PROBLEM A –
List every nutrient that the salt article says minimally processed sea salt keeps in trace amounts.
PROBLEM B –
Echo a portion of the salt article word for word, starting at the words "When Do You" and ending after "texture and flavor.".

PASSAGE –

════════════════════

Sea Salt vs. Table Salt: What’s the Difference?

by Ella

Salt is an essential ingredient in our daily diets, enhancing the flavors of various dishes and adding that much-needed seasoning to our meals. However, the type of salt we use can make a significant difference in terms of health implications. Sea salt and table salt are two common varieties found in kitchens worldwide, each with its own set of characteristics and purported health benefits. In this article, we delve into the differences between sea salt and table salt, explore their respective nutritional profiles, and uncover which option is the healthier choice for our overall well-being.

What Is Sea Salt?

As the name suggests, sea salt is derived from evaporating seawater. The process involves collecting seawater in shallow pools and allowing the sun and wind to naturally evaporate the water, leaving behind the salt crystals. The remaining sea salt may undergo minimal processing and is often less refined than table salt. It comes in various forms, including coarse, fine, and flake, and its appearance and flavor can be influenced by the minerals and impurities present in the water.


Sea salt is usually minimally processed, so it retains trace levels of nutrients like magnesium, iron, calcium, and potassium.


When Do You Use It?

There are many types of sea salt available and they shouldn’t be used interchangeably. For example, flaky sea salt (such as Maldon) is delicate and relatively expensive. It’s generally considered a finishing salt, so save it for times you know it’ll stand out. Sprinkle it over salads, steaks, or chocolate chip cookies to add texture and flavor.

════════════════════

DATASET CONTENT –
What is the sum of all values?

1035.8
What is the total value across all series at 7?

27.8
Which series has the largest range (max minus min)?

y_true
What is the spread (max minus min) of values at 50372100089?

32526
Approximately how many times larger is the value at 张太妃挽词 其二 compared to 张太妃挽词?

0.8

════════════════════

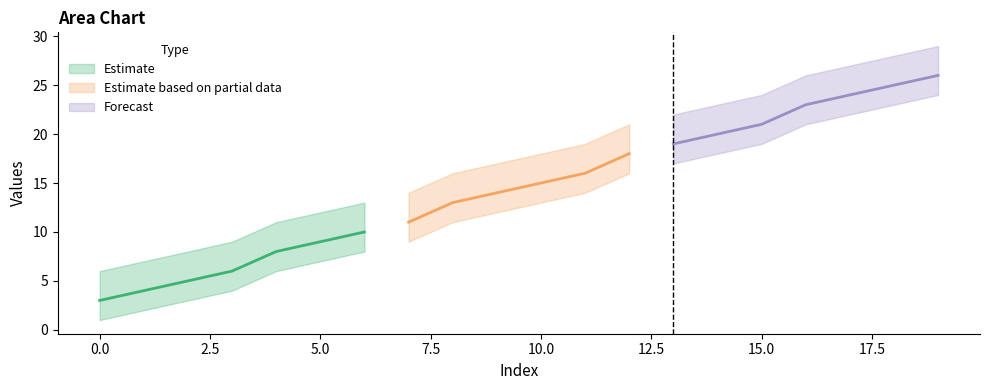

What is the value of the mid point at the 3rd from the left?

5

════════════════════

YOUR RESPONSE A –
magnesium, iron, calcium, potassium

YOUR RESPONSE B –
When Do You Use It?

There are many types of sea salt available and they shouldn’t be used interchangeably. For example, flaky sea salt (such as Maldon) is delicate and relatively expensive. It’s generally considered a finishing salt, so save it for times you know it’ll stand out. Sprinkle it over salads, steaks, or chocolate chip cookies to add texture and flavor.